Selected passage >>
· · · ·

Pathfinder.jl icon indicating copy to clipboard operation
Pathfinder.jl copied to clipboard

Non reproducible behaviour of `pathfinder` if run in parallel (even if every task gets passed its own RNG)

Open nsiccha opened this issue 7 months ago • 8 comments

As per the title. I have been unable to reproduce some results in a project I'm working on, and it seems to be due to pathfinder.

The following code results in output like the one below:

using Pathfinder, LogDensityProblems, Random, ForwardDiff, LogDensityProblemsAD
begin
    struct StdNormal
        dim::Int64
    end
    LogDensityProblems.dimension(p::StdNormal) = p.dim
    LogDensityProblems.logdensity(::StdNormal, x) = -.5sum(abs2, x)
    struct Funnel
        dim::Int64
    end
    LogDensityProblems.dimension(p::Funnel) = p.dim
    LogDensityProblems.logdensity(::Funnel, x) = -.5*x[1]^2-x[1]-.5sum(abs2, x[2:end]./exp(x[1]))

    n_rep = 100
    dim = 100
    rv = Vector{Any}(missing, n_rep)
    Threads.@threads for i in 1:n_rep
        rng = Xoshiro(1)
        problem = ADgradient(:ForwardDiff, StdNormal(dim))
        pathfinder(problem; rng)
        rv[i] = rng
    end
    display("Parallel normal"=>rv |> unique |> length)
    for i in 1:n_rep
        rng = Xoshiro(1)
        problem = ADgradient(:ForwardDiff, Funnel(dim))
        pathfinder(problem; rng)
        rv[i] = rng
    end
    display("Serial funnel"=>rv |> unique |> length)
    Threads.@threads for i in 1:n_rep
        rng = Xoshiro(1)
        problem = ADgradient(:ForwardDiff, Funnel(dim))
        pathfinder(problem; rng)
        rv[i] = rng
    end
    display("Parallel funnel"=>rv |> unique |> length)
end
"Parallel normal" => 1
"Serial funnel" => 1
┌ Warning: 2 (10.0%) updates to the inverse Hessian estimate were rejected to keep it positive definite.
└ @ Pathfinder ~/.julia/packages/Pathfinder/Dppsn/src/singlepath.jl:227
┌ Warning: 1 (4.5%) updates to the inverse Hessian estimate were rejected to keep it positive definite.
└ @ Pathfinder ~/.julia/packages/Pathfinder/Dppsn/src/singlepath.jl:227
┌ Warning: 1 (5.9%) updates to the inverse Hessian estimate were rejected to keep it positive definite.
└ @ Pathfinder ~/.julia/packages/Pathfinder/Dppsn/src/singlepath.jl:227
┌ Warning: 1 (5.0%) updates to the inverse Hessian estimate were rejected to keep it positive definite.

· · · ·

Extracted material >>
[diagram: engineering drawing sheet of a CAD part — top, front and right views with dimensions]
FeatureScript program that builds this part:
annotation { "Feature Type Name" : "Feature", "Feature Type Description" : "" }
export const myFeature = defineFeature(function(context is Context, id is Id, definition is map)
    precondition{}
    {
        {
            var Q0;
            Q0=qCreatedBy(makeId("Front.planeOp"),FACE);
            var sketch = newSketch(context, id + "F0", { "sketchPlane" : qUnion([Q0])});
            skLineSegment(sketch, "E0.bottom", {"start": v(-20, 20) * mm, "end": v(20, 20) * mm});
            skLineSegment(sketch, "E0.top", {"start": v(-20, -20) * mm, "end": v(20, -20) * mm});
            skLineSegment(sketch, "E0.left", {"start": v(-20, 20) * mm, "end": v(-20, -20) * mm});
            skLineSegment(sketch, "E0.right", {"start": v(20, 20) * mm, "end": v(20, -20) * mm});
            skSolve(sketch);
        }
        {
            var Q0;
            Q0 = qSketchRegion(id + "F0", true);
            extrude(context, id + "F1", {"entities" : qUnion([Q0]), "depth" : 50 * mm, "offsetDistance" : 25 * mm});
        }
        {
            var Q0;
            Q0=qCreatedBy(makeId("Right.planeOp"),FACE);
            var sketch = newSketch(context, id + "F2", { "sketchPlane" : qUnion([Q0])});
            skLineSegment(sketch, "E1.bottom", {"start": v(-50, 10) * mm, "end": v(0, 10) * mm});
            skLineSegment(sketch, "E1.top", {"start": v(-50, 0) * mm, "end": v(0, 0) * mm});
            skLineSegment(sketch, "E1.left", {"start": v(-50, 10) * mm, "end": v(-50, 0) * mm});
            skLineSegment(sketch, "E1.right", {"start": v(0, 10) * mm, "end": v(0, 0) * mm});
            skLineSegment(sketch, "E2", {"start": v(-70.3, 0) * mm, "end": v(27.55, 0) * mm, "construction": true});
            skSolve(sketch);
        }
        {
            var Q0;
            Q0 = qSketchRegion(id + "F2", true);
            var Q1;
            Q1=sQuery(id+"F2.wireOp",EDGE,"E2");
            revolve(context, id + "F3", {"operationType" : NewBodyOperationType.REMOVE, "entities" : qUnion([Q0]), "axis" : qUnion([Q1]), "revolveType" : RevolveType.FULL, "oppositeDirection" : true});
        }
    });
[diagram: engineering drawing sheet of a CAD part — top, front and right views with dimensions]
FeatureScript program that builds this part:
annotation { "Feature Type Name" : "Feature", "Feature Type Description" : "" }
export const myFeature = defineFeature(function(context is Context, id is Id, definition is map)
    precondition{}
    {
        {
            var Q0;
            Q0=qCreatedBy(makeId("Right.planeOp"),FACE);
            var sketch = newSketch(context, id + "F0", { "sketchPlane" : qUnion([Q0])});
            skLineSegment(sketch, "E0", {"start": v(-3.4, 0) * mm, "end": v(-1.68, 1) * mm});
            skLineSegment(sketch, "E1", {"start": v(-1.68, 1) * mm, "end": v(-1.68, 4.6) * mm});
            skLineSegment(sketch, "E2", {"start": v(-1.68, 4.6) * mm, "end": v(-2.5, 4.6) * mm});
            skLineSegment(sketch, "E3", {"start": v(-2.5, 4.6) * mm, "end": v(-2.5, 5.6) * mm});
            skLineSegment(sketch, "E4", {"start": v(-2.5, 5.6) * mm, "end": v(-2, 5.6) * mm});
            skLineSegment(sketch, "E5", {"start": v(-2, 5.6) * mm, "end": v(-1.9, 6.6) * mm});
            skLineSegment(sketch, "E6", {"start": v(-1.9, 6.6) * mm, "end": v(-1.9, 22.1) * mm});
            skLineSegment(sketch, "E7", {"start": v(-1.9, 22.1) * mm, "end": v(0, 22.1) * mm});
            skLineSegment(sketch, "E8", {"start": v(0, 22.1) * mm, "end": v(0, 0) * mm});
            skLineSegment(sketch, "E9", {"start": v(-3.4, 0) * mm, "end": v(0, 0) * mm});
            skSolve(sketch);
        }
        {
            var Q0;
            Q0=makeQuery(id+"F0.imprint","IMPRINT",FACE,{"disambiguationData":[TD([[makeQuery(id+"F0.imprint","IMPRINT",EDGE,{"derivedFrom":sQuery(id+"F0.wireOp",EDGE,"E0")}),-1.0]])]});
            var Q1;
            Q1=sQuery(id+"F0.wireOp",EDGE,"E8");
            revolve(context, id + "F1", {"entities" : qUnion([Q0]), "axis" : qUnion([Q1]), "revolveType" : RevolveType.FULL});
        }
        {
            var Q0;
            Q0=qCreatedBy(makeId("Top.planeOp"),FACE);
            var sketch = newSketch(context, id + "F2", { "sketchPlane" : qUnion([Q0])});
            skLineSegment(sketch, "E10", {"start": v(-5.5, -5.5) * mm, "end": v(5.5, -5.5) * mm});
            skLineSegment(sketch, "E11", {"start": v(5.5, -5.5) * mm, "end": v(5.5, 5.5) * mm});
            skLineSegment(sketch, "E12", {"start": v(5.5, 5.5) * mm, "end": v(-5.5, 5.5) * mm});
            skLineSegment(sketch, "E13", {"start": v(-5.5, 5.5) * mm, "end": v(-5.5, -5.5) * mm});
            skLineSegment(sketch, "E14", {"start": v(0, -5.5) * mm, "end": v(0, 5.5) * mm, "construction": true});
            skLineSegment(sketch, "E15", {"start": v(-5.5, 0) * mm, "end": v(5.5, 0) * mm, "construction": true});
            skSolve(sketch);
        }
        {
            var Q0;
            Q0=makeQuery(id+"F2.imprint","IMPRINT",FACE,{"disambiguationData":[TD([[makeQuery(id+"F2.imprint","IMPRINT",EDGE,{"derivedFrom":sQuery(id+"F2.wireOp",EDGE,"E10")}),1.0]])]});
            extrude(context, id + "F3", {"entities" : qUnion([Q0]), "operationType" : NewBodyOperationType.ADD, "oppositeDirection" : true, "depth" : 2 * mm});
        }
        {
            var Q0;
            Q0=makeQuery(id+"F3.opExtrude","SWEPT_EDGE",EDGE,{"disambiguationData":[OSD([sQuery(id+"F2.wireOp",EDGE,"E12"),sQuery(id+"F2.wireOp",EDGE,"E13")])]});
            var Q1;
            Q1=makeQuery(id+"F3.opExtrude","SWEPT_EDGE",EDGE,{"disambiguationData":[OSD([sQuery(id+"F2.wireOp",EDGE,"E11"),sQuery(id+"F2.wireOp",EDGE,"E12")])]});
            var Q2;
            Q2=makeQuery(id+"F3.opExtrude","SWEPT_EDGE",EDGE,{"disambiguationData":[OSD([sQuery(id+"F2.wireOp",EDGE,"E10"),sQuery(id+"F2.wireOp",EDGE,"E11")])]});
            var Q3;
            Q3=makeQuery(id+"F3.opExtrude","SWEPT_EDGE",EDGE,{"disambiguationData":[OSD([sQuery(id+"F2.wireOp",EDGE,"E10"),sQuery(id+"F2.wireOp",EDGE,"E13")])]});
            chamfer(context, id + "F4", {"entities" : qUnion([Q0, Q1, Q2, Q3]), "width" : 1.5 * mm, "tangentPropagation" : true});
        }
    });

· · · ·

Work to complete >>
1. Answer these from the Pathfinder issue:
(a) What value does the code assign to both n_rep and dim?
(b) What seed is passed to Xoshiro inside each loop?
(c) How many comments does the issue show?
2. Name every package loaded in the `using` line of the Pathfinder issue's code.
3. Reproduce the Pathfinder issue word for word, starting at "struct Funnel" and ending at "problem = ADgradient(:ForwardDiff, StdNormal(dim))".
The records play no part in this work.

Expected responses >>
1.
(a) 100
(b) 1
(c) 8

2. Pathfinder, LogDensityProblems, Random, ForwardDiff, LogDensityProblemsAD

3.
struct Funnel
        dim::Int64
    end
    LogDensityProblems.dimension(p::Funnel) = p.dim
    LogDensityProblems.logdensity(::Funnel, x) = -.5*x[1]^2-x[1]-.5sum(abs2, x[2:end]./exp(x[1]))

    n_rep = 100
    dim = 100
    rv = Vector{Any}(missing, n_rep)
    Threads.@threads for i in 1:n_rep
        rng = Xoshiro(1)
        problem = ADgradient(:ForwardDiff, StdNormal(dim))